Bayview surviving better than most shopping strips
Judging by vacancies I’ve counted in my latest informal walkabout study
In the March issue of Streeter, WalkAbout debunked the conventional wisdom that the new plazas on Laird Drive have been particularly hard on street-level retail business on Bayview Avenue.
Our careful, if not exactly scientific, study revealed the store-size-adjusted vacancy rate on Mt. Pleasant was 8 percent versus Bayview’s 6.5 percent.
But of course, there’s a strictly-within-Leaside comparison that perhaps should be made as well: how is the west side of Laird faring, versus Bayview? Is the plaza-side of Laird killing its west side?

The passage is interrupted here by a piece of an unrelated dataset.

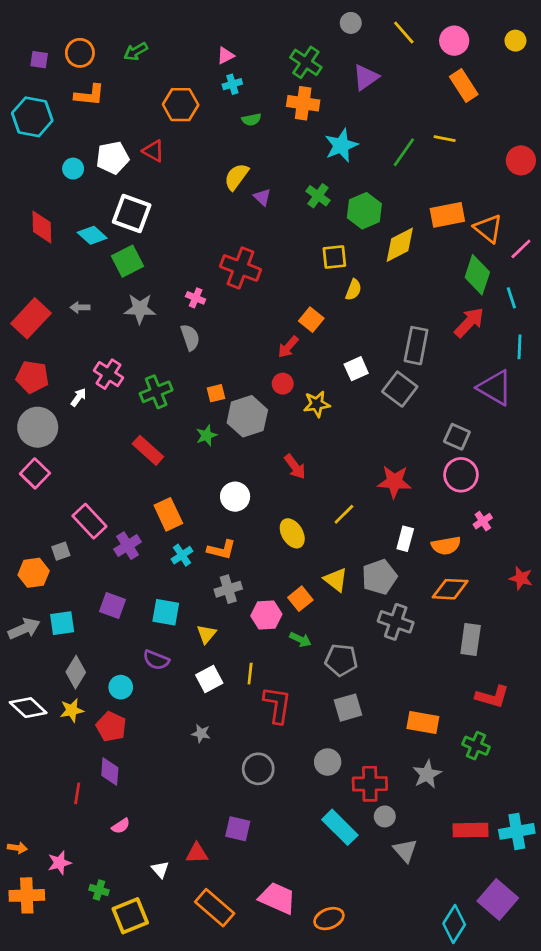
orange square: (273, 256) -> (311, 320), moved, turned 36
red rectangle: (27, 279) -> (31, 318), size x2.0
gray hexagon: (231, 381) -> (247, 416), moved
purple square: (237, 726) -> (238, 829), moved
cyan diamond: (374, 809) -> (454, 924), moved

In search of answers, I strolled from the Husky gas station/San Francesco’s Italian Sandwiches at Millwood Road, north, all the way to the Tao North Chinese Cuisine restaurant (formerly Leonard’s) with pad and pencil, noting all the establishments that are, were or could be retail premises.

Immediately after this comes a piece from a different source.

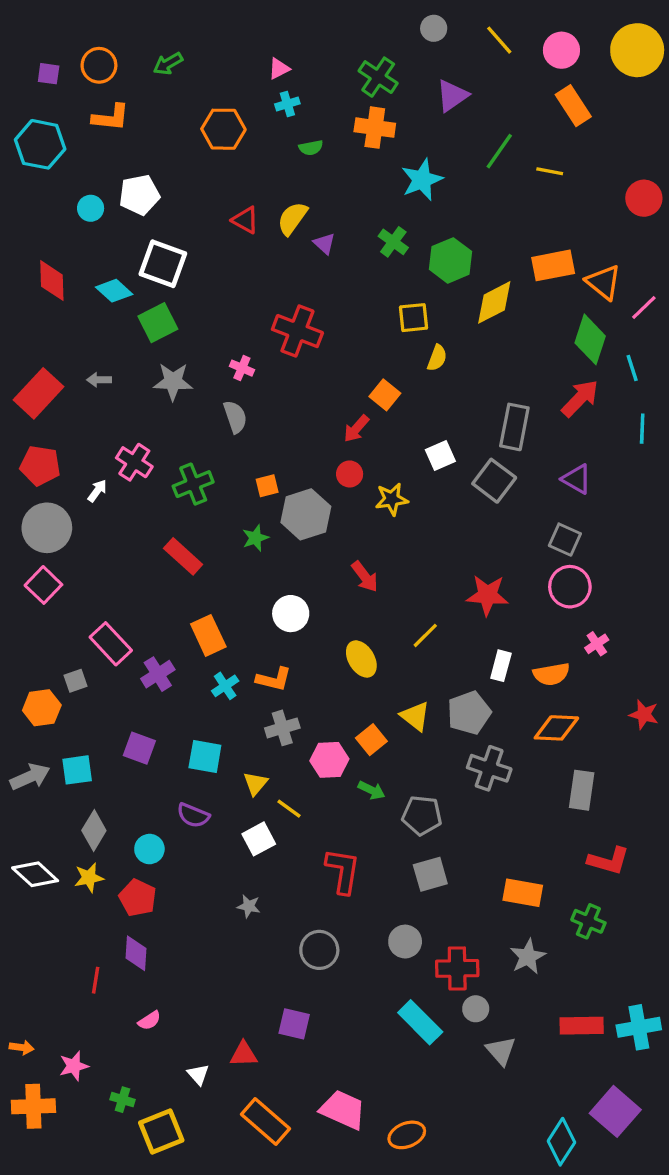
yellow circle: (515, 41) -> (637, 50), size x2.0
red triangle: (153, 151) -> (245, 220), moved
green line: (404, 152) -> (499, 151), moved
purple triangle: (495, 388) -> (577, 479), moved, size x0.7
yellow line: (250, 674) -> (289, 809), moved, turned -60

I didn’t count the likes of the Toronto Civic Employees Union Local 416 building, nor second-floor businesses. From prior casual walks, I had suspected that Laird might be in worse shape than Bayview.
And so it is. I don’t believe the number 6.5 for Bayview has changed significantly since late winter, so Bayviewers might take Laird’s surprisingly bad — 14 percent — vacancy rate as something of a cheery result, relatively speaking.

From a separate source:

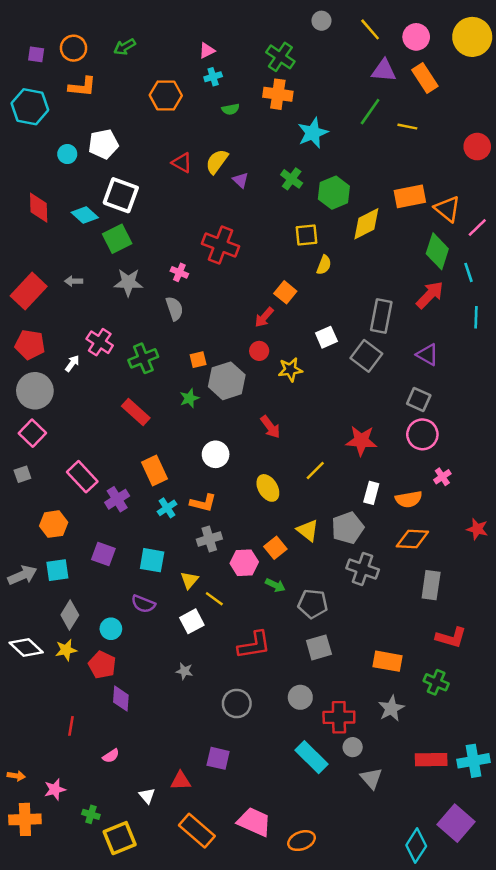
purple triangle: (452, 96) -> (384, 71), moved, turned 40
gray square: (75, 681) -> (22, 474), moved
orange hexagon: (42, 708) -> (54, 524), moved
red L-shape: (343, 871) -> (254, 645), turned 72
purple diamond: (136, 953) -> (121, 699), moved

Once again, hurrah for Bayview. And boos for Laird the plazas-bully, now turning on itself. As revolutions tend to devour their own, so too has east-Laird’s retail revolution made heads roll on the street’s staider west side.
The west side, with its repair garages, car-wash, roof-rack retailer, Mazda dealership and so forth, definitely shares a strong automotive theme with the east side.
Of course, as per the photo illustration, it seems bizarre that the street once featured three traffic-ticket-fighting outlets; this one went under years ago, and the building remains empty.
(Just wait till cameras are installed to monitor stop-sign infractions in Leaside. Ontario’s debt could disappear virtually overnight.)
Bear in mind that 14 percent vacant means 86 percent occupied, and that the west side of Laird remains a quirky, vibrant and varied strip featuring classic Leaside restaurants such as Olde Yorke Fish and Chips and the Golden Griddle, and busy pubs such the Local and the Leaside Pub.
From recent walks on the equivalent section of Yonge Street, I suspect that a higher vacancy rate than Bayview’s prevails there as well.
The lesson, I believe, is that things are somewhat tough all over midtown, and that the new plazas on Laird haven’t made things any easier for Yonge, Mt. Pleasant, Bayview and even Laird’s west side.
However, Bayview appears to be the hardiest survivor of the lot. Compared to the others, it’s prospering. Maybe it’s those Bayview Pixies. They’re sure making Bayview a far greater pleasure to walk along these days.